If at first you don't succeed.....RELOAD!


----------



## MA-Caver (May 19, 2011)

Head shots head shots... after he's on the ground pump a few into the cranial area just to make damn sure. The guy was a scuzzball scumbag and thus years in prison wouldn't have done him any good.


----------



## David43515 (May 19, 2011)

Bill Mattocks said:


> Bad guy dead. Happy ending.


 
That says it all Bill. And I agree it couldn`t have happened to a nicer guy.


----------



## Kenpo Missle 47 (May 19, 2011)

whoa !


----------



## chinto (May 20, 2011)

the failure to stop is the reason why I tell people the absolute minimum caliber to get in any pistol is .32 acp!  also people all that counts in a pistol is bore diameter!   biger is better!  ( I am an ex EMT and trained to patch the holes guns make..)   the other factor is make it one you can control and reacquire the target rapidly with.  I prefer the .45 ACP  for self defense, but .32 and up is ok... she did do the right thing. if its time to shoot, do not talk! shoot! continue to fire till the weapon is empty or the enemy is down! then RELOAD!


----------



## Namii (May 20, 2011)

bad guy deserved what he had coming


----------



## OKenpo942 (May 22, 2011)

Thank God we still live in a country that allows for guns (at least for now, God help us). If not for that, she'd be another statistic. Instead, he is. Good for her. 

James


----------



## Kemposhot (May 22, 2011)

OKenpo942 said:


> Thank God we still live in a country that allows for guns (at least for now, God help us). If not for that, she'd be another statistic. Instead, he is. Good for her.
> 
> James



Have to agree with you there.  Thank God she had the firearm to defend herself with.


----------



## David43515 (May 22, 2011)

OKenpo942 said:


> Thank God we still live in a country that allows for guns (at least for now, God help us). If not for that, she'd be another statistic. Instead, he is. Good for her.
> 
> James


 
qft


----------



## Sensei Payne (May 23, 2011)

This guy must have been high on something...HE KEPT COMING!

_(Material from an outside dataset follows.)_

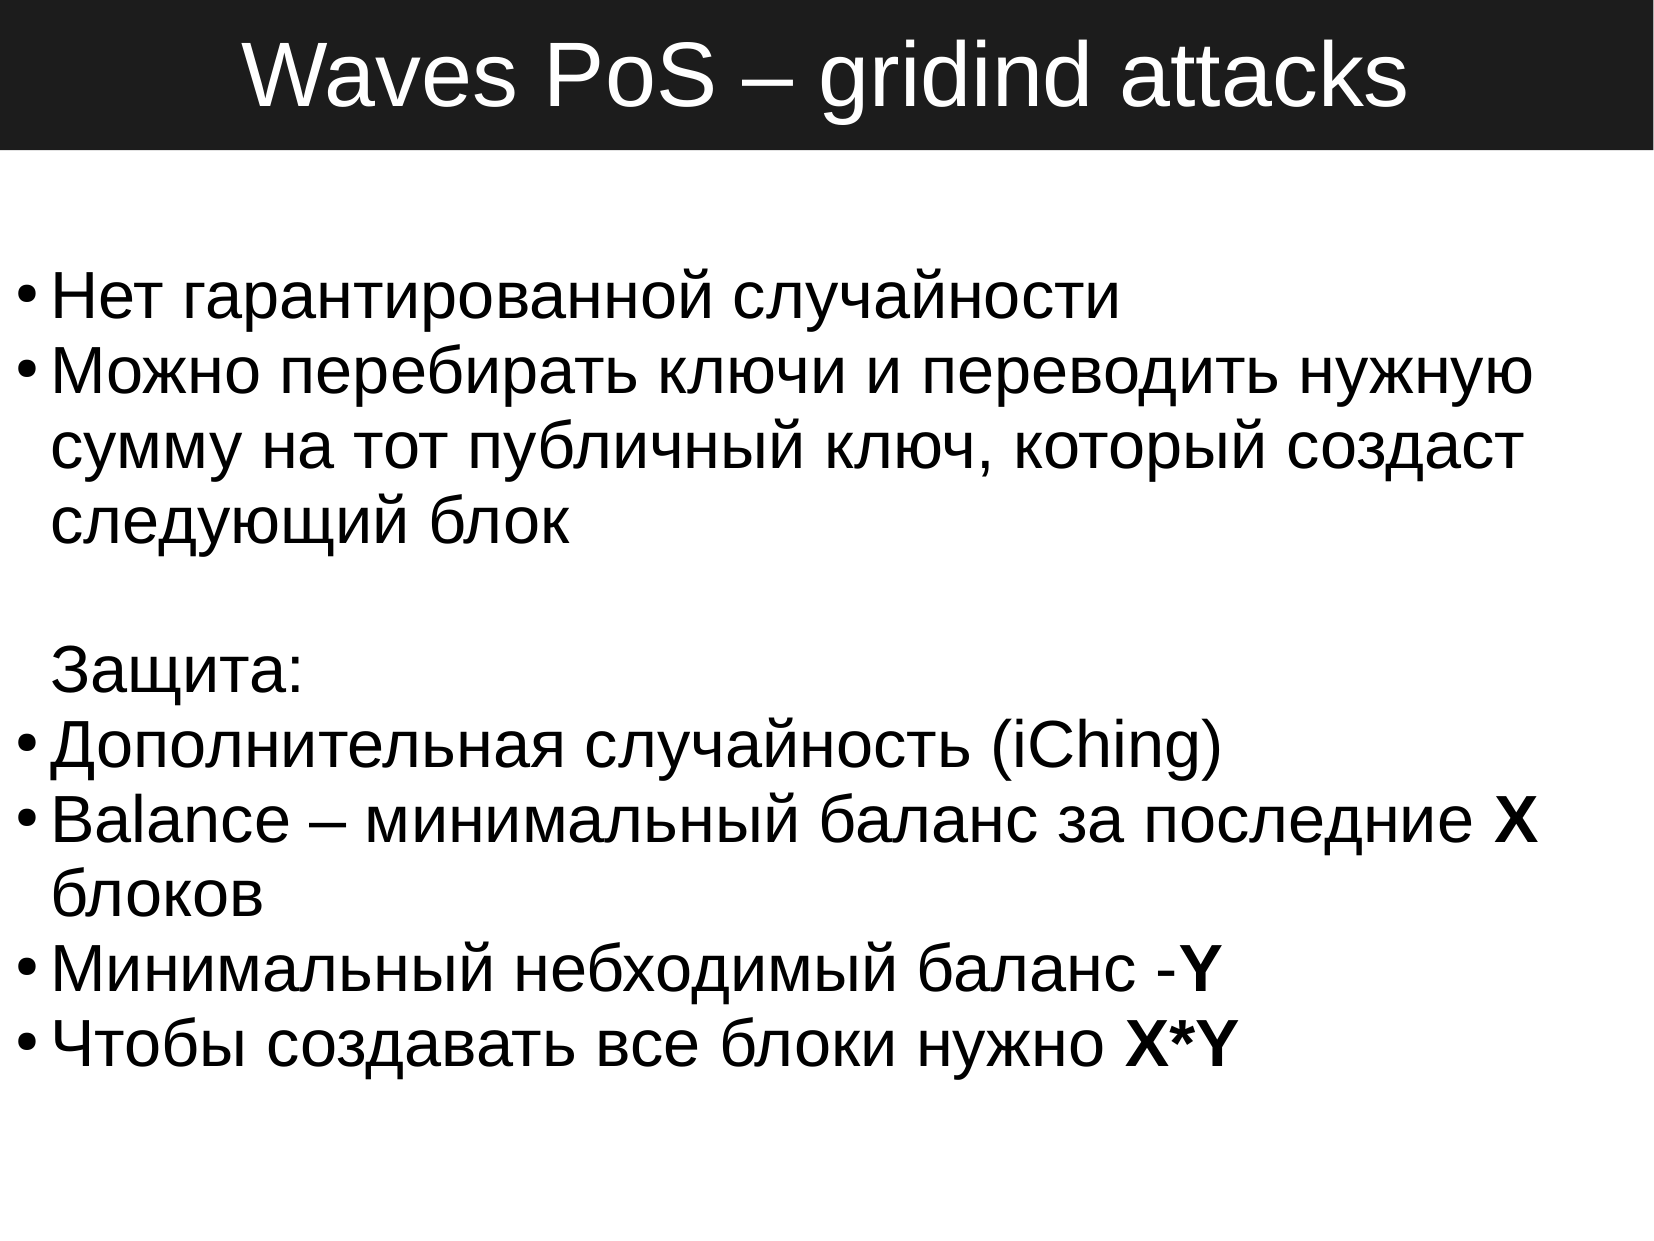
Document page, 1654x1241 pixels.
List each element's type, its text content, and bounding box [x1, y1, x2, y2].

title Waves PoS – gridind attacks [0, 0, 1654, 151]
subtitle Нет гарантированной случайности Можно перебирать ключи и переводить нужную сумму на тот публичный ключ, который создаст следующий блок Защита: Дополнительная случайность (iChing) Balance – минимальный баланс за последние X блоков Минимальный небходимый баланс -Y Чтобы создавать все блоки нужно X*Y [15, 154, 1606, 1186]
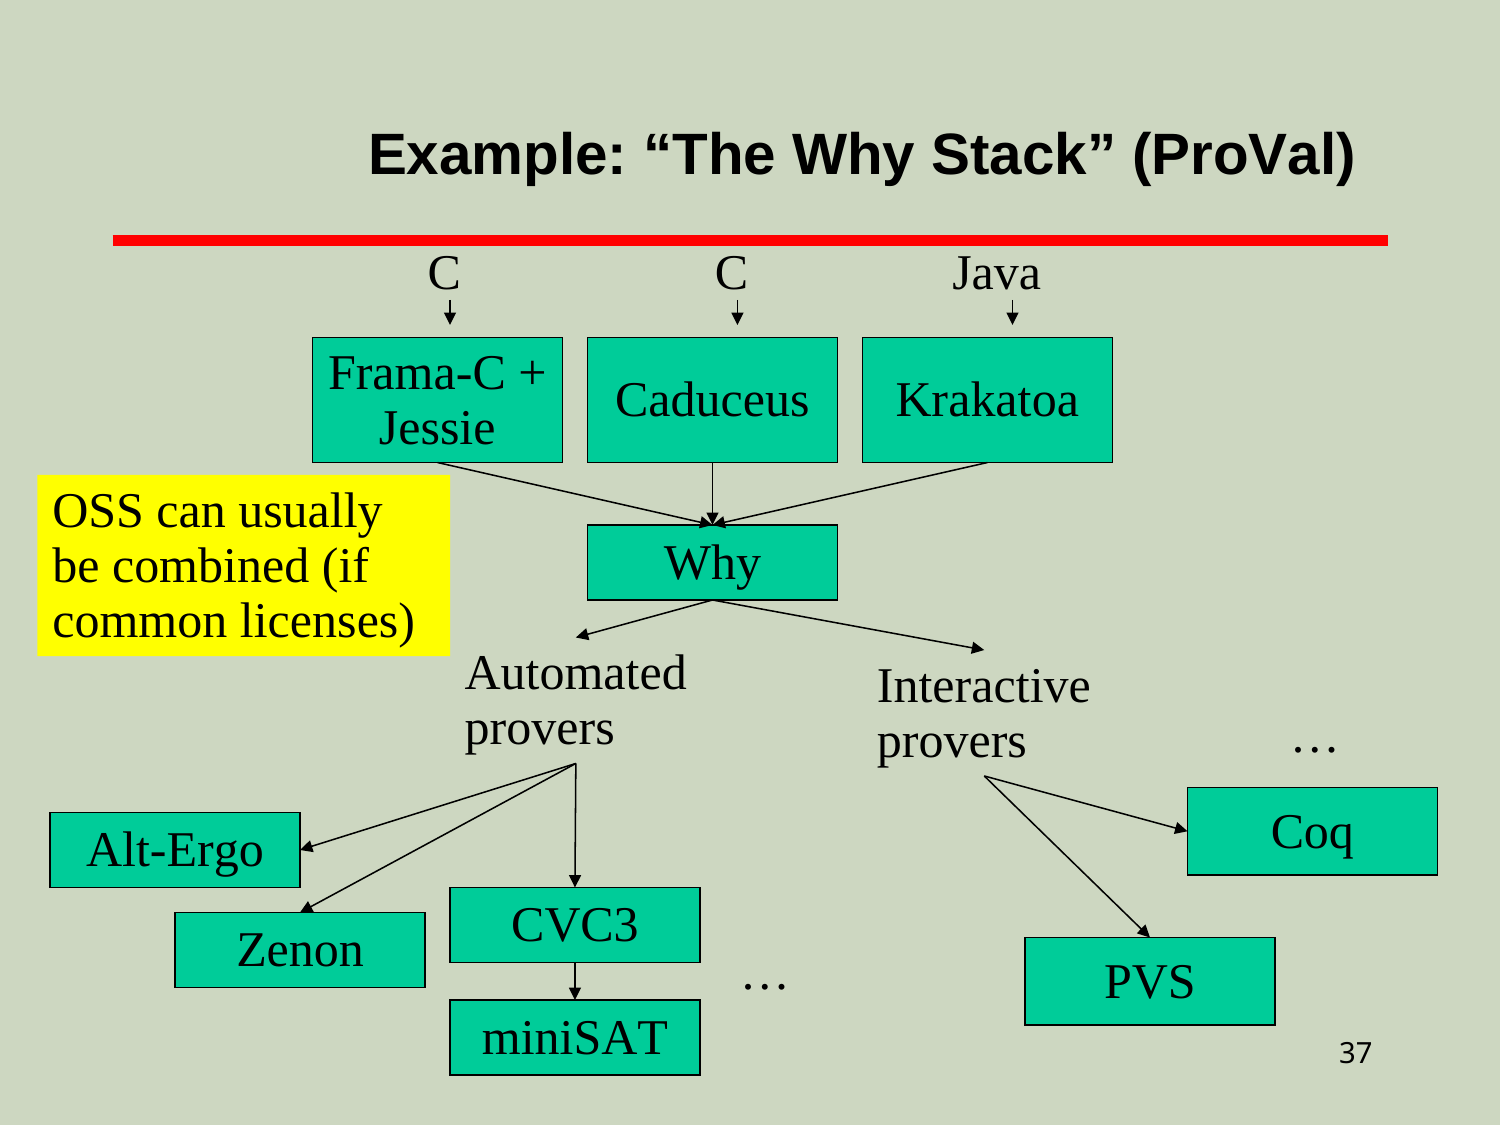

Someone comes into your house you have every right to defend yourself.  At least here in Kentucky anyways. (side note: I think in Kentucky that, that right is extended to property as well. I.E. Someone banging on the front door, or trying to get into the house. Why wait till someone is in the house before you try and defend yourself from them.)


----------



## MaxiMe (May 23, 2011)

Sensei Payne said:


> This guy must have been high on something...HE KEPT COMING!
> 
> Someone comes into your house you have every right to defend yourself. At least here in Kentucky anyways. (side note: I think in Kentucky that, that right is extended to property as well. I.E. Someone banging on the front door, or trying to get into the house. Why wait till someone is in the house before you try and defend yourself from them.)


 
Note to self check out Kintuck for next house.....


----------



## Sensei Payne (May 23, 2011)

MaxiMe said:


> Note to self check out Kintuck for next house.....


 

Yeah, in the City Limits, its really easy to get Police to your house and fast.

But when you live out in the country, and its just you...thats where your gonna find a whole lot of legit self defense cases.


----------



## MaxiMe (May 23, 2011)

Sensei Payne said:


> But when you live out in the country, and its just you...thats where your gonna find a whole lot of legit self defense cases.


 
I'm thinking as far out as I can get. 800m clear field of fire would be fantastic


----------



## Sensei Payne (May 23, 2011)

Yeah, in all seriousness though, the cops usually wanna hear the story, and you might have to appear in court to tell everyone what happened...so yeah..there we go.


----------



## MaxiMe (May 23, 2011)

Sensei Payne said:


> Yeah, in all seriousness though, the cops usually wanna hear the story, and you might have to appear in court to tell everyone what happened...so yeah..there we go.


 
Agreed. I just don't like hearing the neighbors flush if ya catch my drift.


----------